Taxable equivalent yields on munis, which is what the pretax yield a taxable bond would have to generate to match that of a tax-free muni bond, reach over 6%, explained Sean Carney, head of municipal strategy at BlackRock and chief investment officer of the firm's municipal bond funds. "Municipal bonds offer investors high after-tax income with less volatility compared to other fixed income assets and remain a good diversifier to equity and equity-like risk," Carney said. In a May note, BlackRock said value was being restored to the sector after the market had gotten ahead of itself in late 2023.

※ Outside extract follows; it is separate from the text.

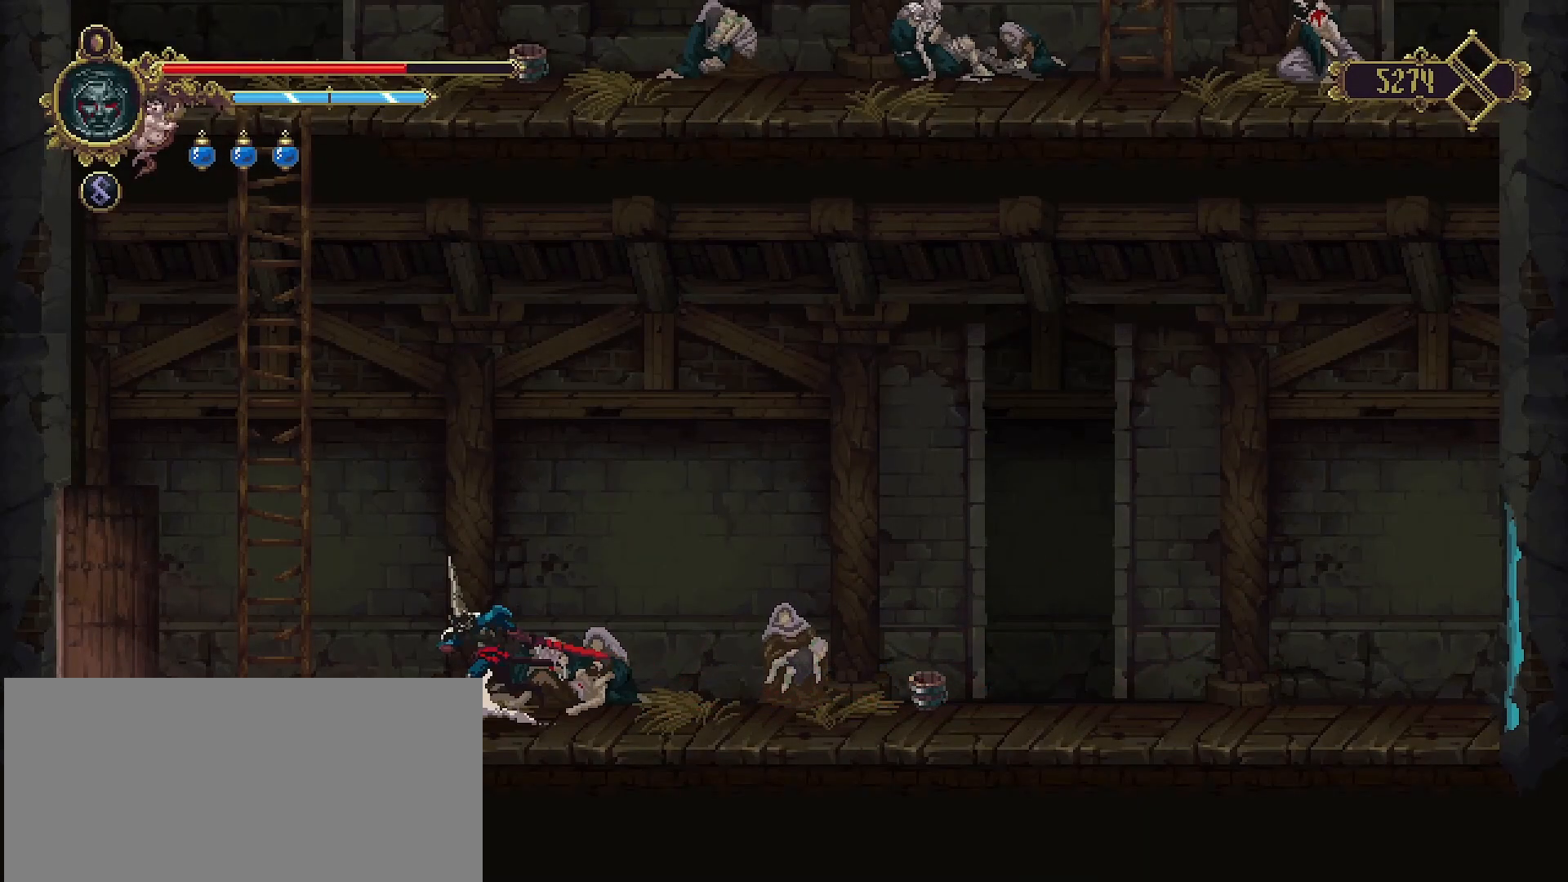
{"buttons": ["CROSS"], "left_stick": "up-left", "right_stick": "center", "events": [[167, "CROSS", "down"]]}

In June, munis started to tick back up, with the the S & P Municipal Bond Index seeing a total return of 1.8% month to date, bringing the total return to 0.37% year to date.
Issuance has also remained robust, the firm said. "There are opportunities," Carney said. "You just need to be more nimble.
" The firm has an up-in-quality bias in its portfolio. "That increases the liquidity profile, which is a nice option going into a period of increased unknowns," he said, pointing to the elections, upcoming Federal Reserve meetings and .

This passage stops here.